Another factor is the core occupancy determination by Intel Thread Director. Suppose Windows is using the P-core for something so that core is "awake". A lightweight thread needs to do something at the same time. Does the ITD wake up a sleeping efficiency core or does it allocate the virtual HT core of the active P-core to that thread? I'm thinking the latter would be a more efficient use of the available resources and it could even save time if the lightweight thread is quick to finish its task in less time it takes to context switch and wake up an efficiency core.

Then there's the rumor about rentable units. Let's suppose they really help increase performance similar to or even better than HT. But because adjacent idle core resources are getting rented out, this will wake those cores up more often and thus power efficiency will take some hit. What if ARL desktop has rentable units and no HT while ARL mobile has HT and no rentable units? If the silicon area dedicated to enabling the rentable unit functionality is similar to HT's silicon area requirements, Intel could put both on the compute die and enable one or the other depending on their use case and targeted market.
 

Doug S

Diamond Member
Feb 8, 2020
3,832
6,767
136
The reason Intel did HT was to increase MT throughput, they were pretty clear about that when they introduced it. They don't need that anymore with their E cores.
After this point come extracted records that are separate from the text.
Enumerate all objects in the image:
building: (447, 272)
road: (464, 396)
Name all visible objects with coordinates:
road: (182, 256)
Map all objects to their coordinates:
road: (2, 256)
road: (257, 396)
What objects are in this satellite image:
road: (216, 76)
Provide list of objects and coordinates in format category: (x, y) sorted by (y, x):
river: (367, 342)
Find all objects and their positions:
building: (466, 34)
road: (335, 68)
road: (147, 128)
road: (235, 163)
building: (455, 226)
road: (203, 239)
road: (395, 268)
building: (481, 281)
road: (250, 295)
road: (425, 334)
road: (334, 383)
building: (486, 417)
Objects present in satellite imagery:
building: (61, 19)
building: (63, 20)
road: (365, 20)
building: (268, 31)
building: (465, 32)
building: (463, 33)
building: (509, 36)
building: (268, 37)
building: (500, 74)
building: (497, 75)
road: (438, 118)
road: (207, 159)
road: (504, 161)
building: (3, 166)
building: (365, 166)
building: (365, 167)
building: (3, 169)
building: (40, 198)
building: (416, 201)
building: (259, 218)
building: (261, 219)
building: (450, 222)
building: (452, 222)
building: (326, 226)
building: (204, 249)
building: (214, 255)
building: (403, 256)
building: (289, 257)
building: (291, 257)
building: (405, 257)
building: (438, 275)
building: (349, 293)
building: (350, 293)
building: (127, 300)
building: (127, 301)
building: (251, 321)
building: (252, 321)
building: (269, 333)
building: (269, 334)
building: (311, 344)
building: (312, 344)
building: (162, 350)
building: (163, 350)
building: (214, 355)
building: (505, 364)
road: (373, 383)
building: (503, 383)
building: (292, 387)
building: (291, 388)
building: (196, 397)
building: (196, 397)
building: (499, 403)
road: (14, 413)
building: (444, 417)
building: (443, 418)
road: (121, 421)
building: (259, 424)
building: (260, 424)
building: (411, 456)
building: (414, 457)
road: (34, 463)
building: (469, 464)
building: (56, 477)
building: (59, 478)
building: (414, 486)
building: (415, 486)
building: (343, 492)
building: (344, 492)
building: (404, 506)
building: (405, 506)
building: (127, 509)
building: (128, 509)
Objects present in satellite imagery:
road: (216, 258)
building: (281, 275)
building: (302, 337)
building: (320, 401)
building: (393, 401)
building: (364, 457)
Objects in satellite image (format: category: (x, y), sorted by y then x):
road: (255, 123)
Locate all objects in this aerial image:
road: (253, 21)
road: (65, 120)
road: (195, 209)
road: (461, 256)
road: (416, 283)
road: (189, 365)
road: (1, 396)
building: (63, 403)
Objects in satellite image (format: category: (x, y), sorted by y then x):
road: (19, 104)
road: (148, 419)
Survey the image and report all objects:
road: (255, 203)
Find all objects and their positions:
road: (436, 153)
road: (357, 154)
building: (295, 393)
Look at it this way. MT throughput is always going to be power limited - you can't run every core at its max frequency in a CPU with a lot of cores. So you (or rather Intel's chip designers) have to ask yourself, where do I get the best increase in performance for each additional watt of power I can pump into the chip?

I'll bet Intel's designers did the math/simulations/benchmarks and determined that if they disabled HT and used the power saved by that to spin up a few more E cores, they got better throughput. What's more, it wouldn't suffer from the vagaries of HT performance where on average it helps but in the wide world of MT workloads there are some where it helps more and some where it actually HURTS. One nice advantage of an extra E core is that it is almost impossible to come up with a benchmark where that will hurt. Maybe it won't help (i.e. you're maxing out memory bandwidth) but you won't see the benchmarks where it makes things worse like you do with HT.
 

Saylick

Diamond Member
Sep 10, 2012
4,121
9,641
136
Where can I read more about that whole rentable units concept? Seems to be wild.

Probably something similar to this. We called it "reverse Hyperthreading".
 

FlameTail

Diamond Member
Dec 15, 2021
4,384
2,762
106

Probably something similar to this. We called it "reverse Hyperthreading".

That inverse hyperthreading is wild stuff.

If Intel can get that working, they'll become the undisputed king of Single Thread performance.
 

itsmydamnation

Diamond Member
Feb 6, 2011
3,135
4,003
136
Those cases where single-thread speed doesn't matter they should drop big cores and use just more e-cores. Actually Intel is doing it right now.
Except for all those workloads that have high latency but also need lots of brawn like relational DB's or generally anything in the server space that is dealing with I/O.

I cant wait for 1000's of terribly performing kubernetes containers running on 1000's of average performing core. But im cloud scale!!!!! 2024 IT is lit.
 

tamz_msc

Diamond Member
Jan 5, 2017
3,865
3,730
136
Except for all those workloads that have high latency but also need lots of brawn like relational DB's or generally anything in the server space that is dealing with I/O.

I cant wait for 1000's of terribly performing kubernetes containers running on 1000's of average performing core. But im cloud scale!!!!! 2024 IT is lit.
Isn't Skymont targeting Golden Cove level of performance?

Hardly average performing if that is indeed the case.